I was reminded of this when watching The #GlobalPOV Project video on “Can We Shop to End Poverty?” As U.C. Berkeley professor Ananya Roy eloquently explains, while our purchases for good make us feel better, they aren’t actually ending poverty; they are perpetuating it.
The point Roy makes is that while opportunities to help people in poverty are increasingly visible while we shop, the root causes of poverty and inequality are hidden. The workers who make the goods we shop, the people helping us at checkout, the farmers who grow the food, are all hidden from us. Toms Shoes is a great example of this. While pictures of their “shoe drops” and founder Blake Mycoskie giving shoes to poor children litter their website, there are no pictures of anyone who actually makes the shoes. On the website you can find pictures of the office staff, of the communities they give shoes out to, but not the people who assemble and create the raw materials for the shoes. Yet it’s in the making of shoes, not in giving of shoes where Toms could have the most impact on people in poverty.
Most of Toms Shoes are not made in the communities they serve. Toms does make sure they have ethical business practices throughout its supply chain by requiring suppliers to sign a Code of Conduct ensuring fair wages and benefits, standards of health and safety, and no child labor. But giving out shoes made outside of the community has the potential to undercut domestic entrepreneurs. If they focused on not just giving people in poverty shoes, but giving them the opportunity for a steady paycheck they could do a lot more good. This is an opportunity Toms is now seeing. Mycoskie has even announced that by the end of 2015 they will produce one third of their shoes in the places they serve.
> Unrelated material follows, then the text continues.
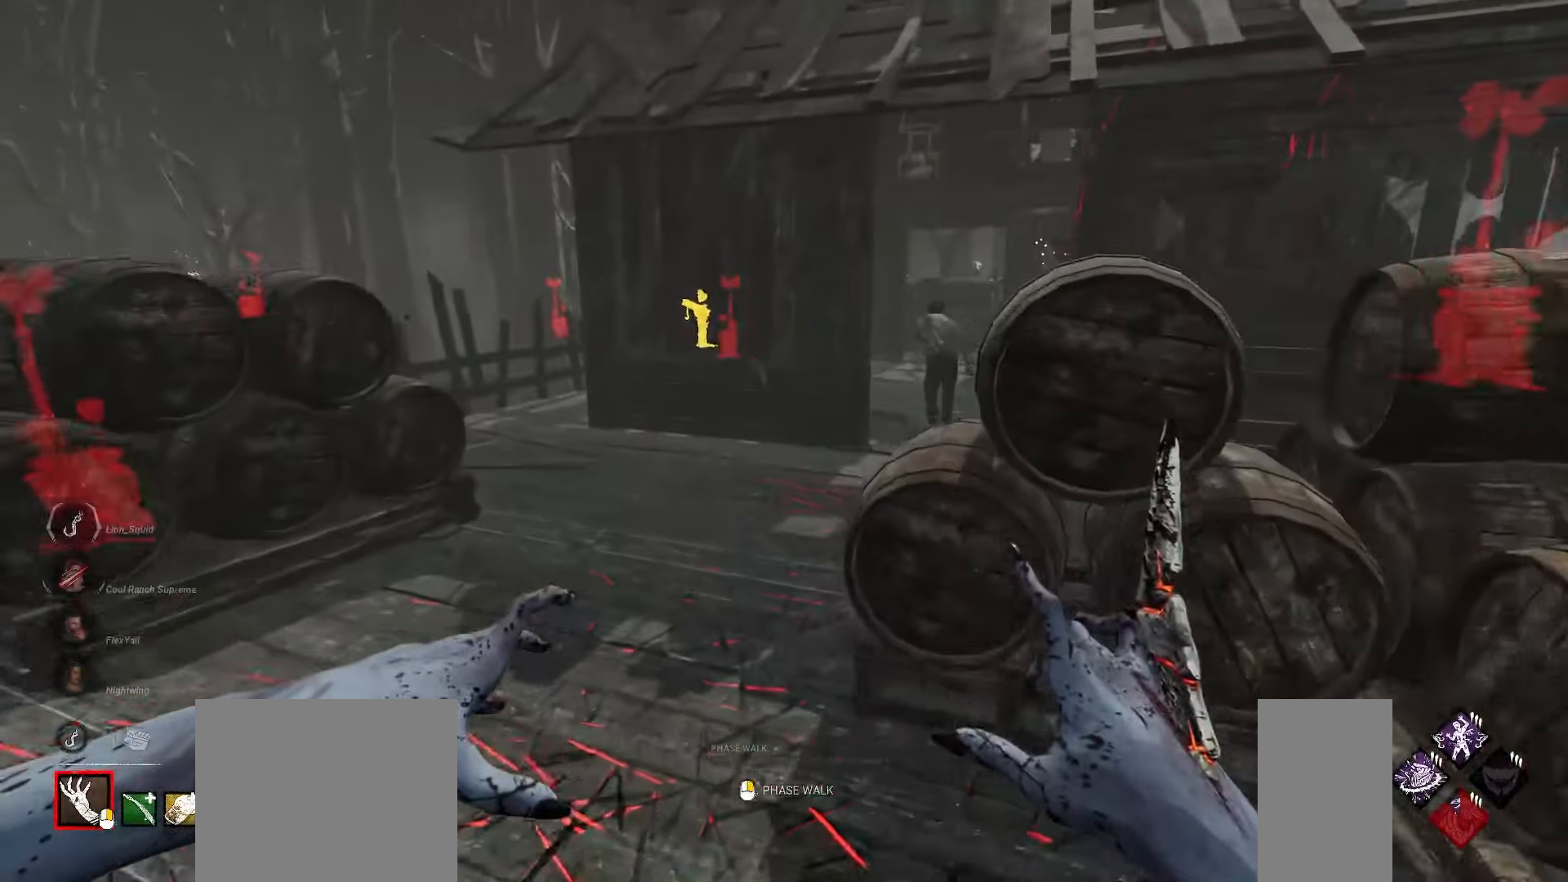
{"keys": ["w"], "mouse": [], "events": [[117, "a", "down"], [167, "a", "up"], [267, "a", "down"], [317, "a", "up"]]}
The hazards of giving have been well documented in the world of international aid. The influx of donated rice into Haiti to aid those affected by earthquake hurt domestic farmers who relied on people buying their rice. Toms Shoes might have been innovative in figuring out how to pay for social good but their model of creating social good is outdated. What we need is more support for long-term, systematic solutions but instead most social enterprises focus on immediate results that look good on an infograph.
The narrative social enterprises provide to the consumer is a compelling one, placing you as the hero in someone’s life. However while your purchase may help that person, there is also an unseen narrative. Our wealth is created on the backs of many in this country and throughout the globe. Our purchases perpetuate the cycle of poverty. Until we examine the systematic inequalities, until we zoom out from giving shoes and focus on why people don’t have shoes, social enterprise won’t change the world. We need more social enterprises not just using business for charity but advocating for changes in the way we do business to create a more equitable system. Ananya Roy quotes a U.N. official in her video: “policy not charity is what rich countries can do for poor counties.” I would say the same of social enterprises. It might not make for the best photos but advocacy could change far more lives than a pair of shoes.